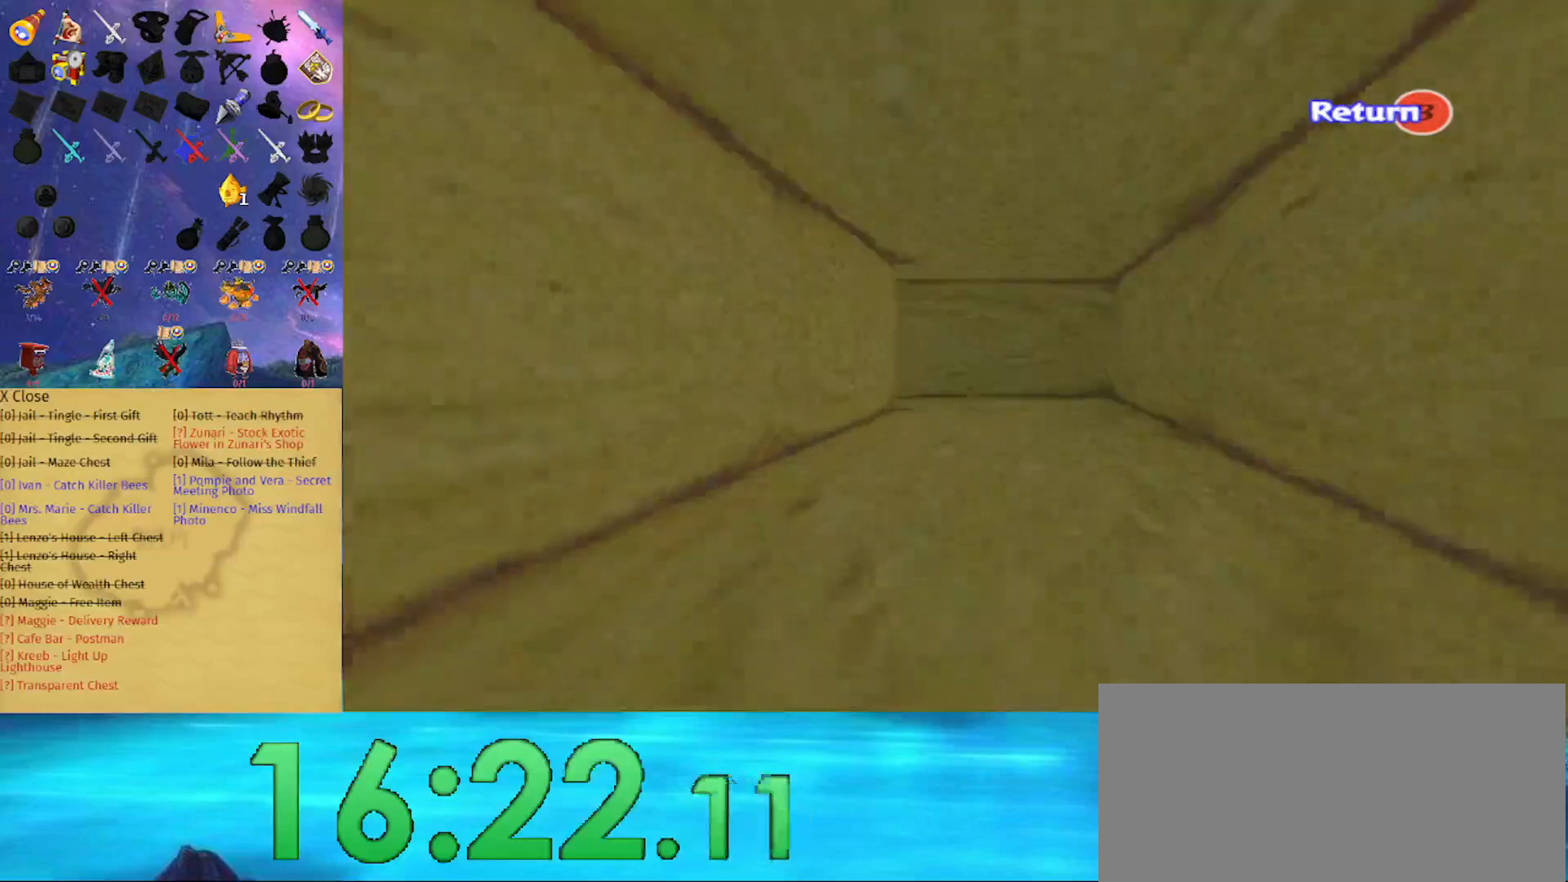
{"buttons": [], "left_stick": "left", "right_stick": "center", "events": [[333, "left_stick", "left"]]}
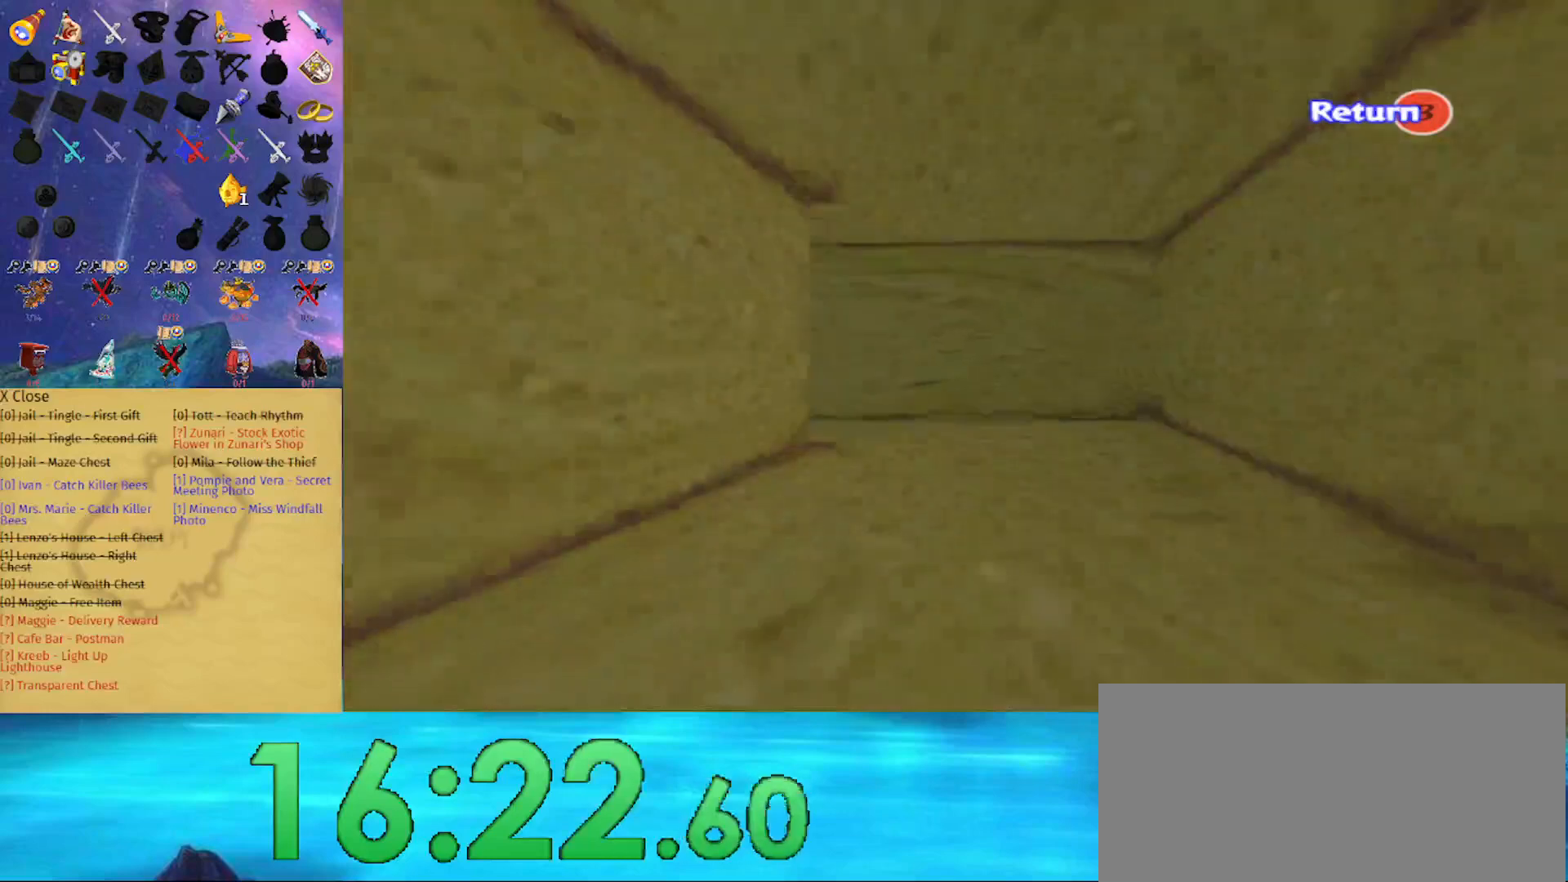
{"buttons": [], "left_stick": "left", "right_stick": "center", "events": []}
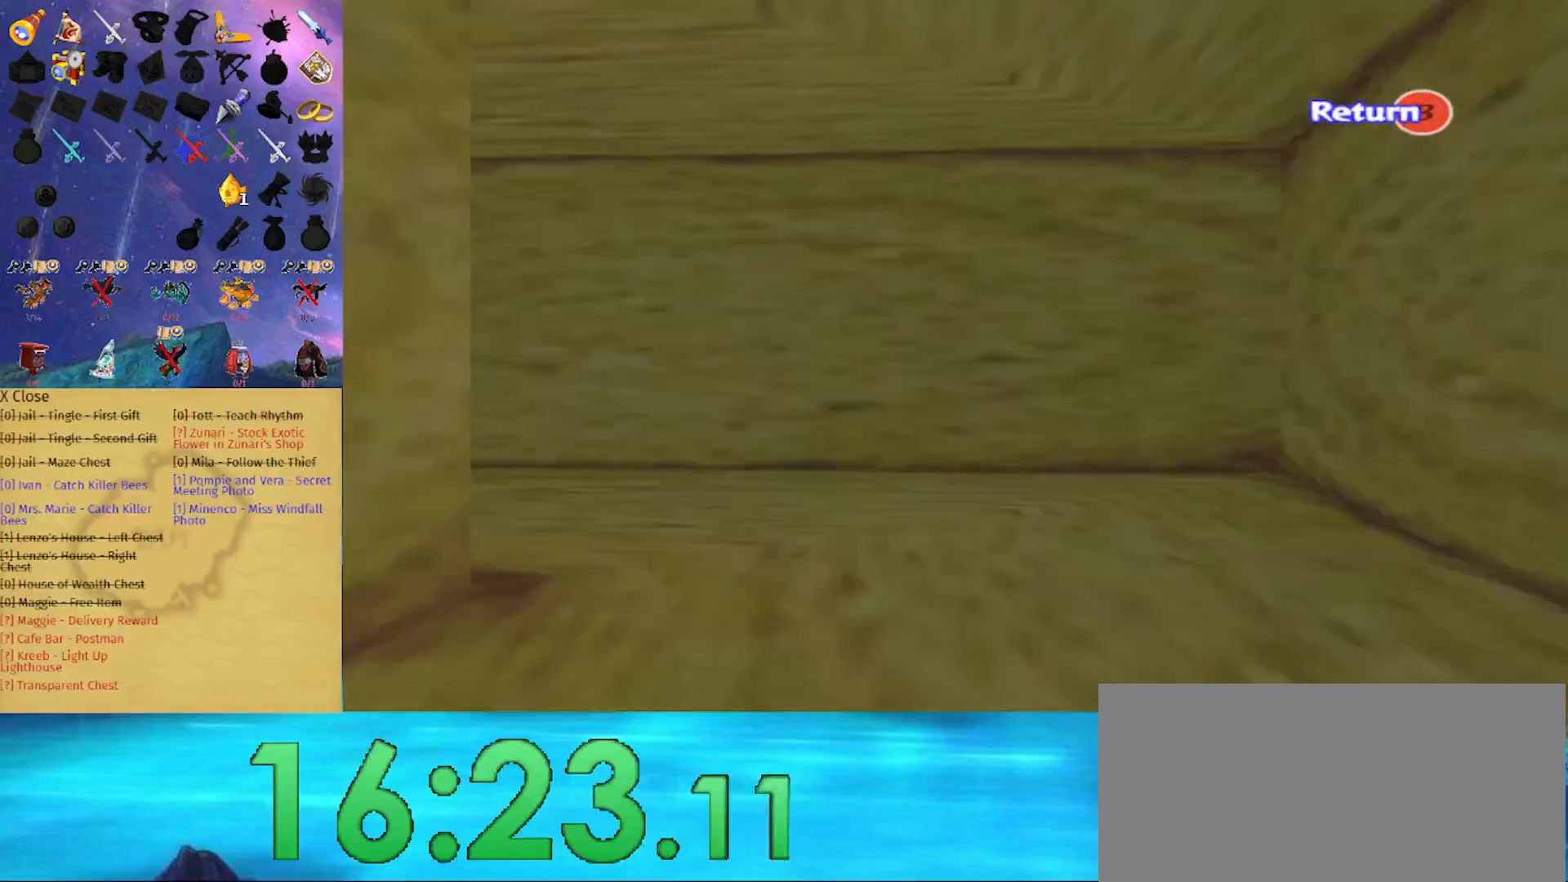
{"buttons": [], "left_stick": "left", "right_stick": "center", "events": []}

==========

**Aim of the task**
With the pictures set aside, write out the whole listing exactly.

**Solved exercise**
{"buttons": [], "left_stick": "left", "right_stick": "center", "events": [[333, "left_stick", "left"]]}
{"buttons": [], "left_stick": "left", "right_stick": "center", "events": []}
{"buttons": [], "left_stick": "left", "right_stick": "center", "events": []}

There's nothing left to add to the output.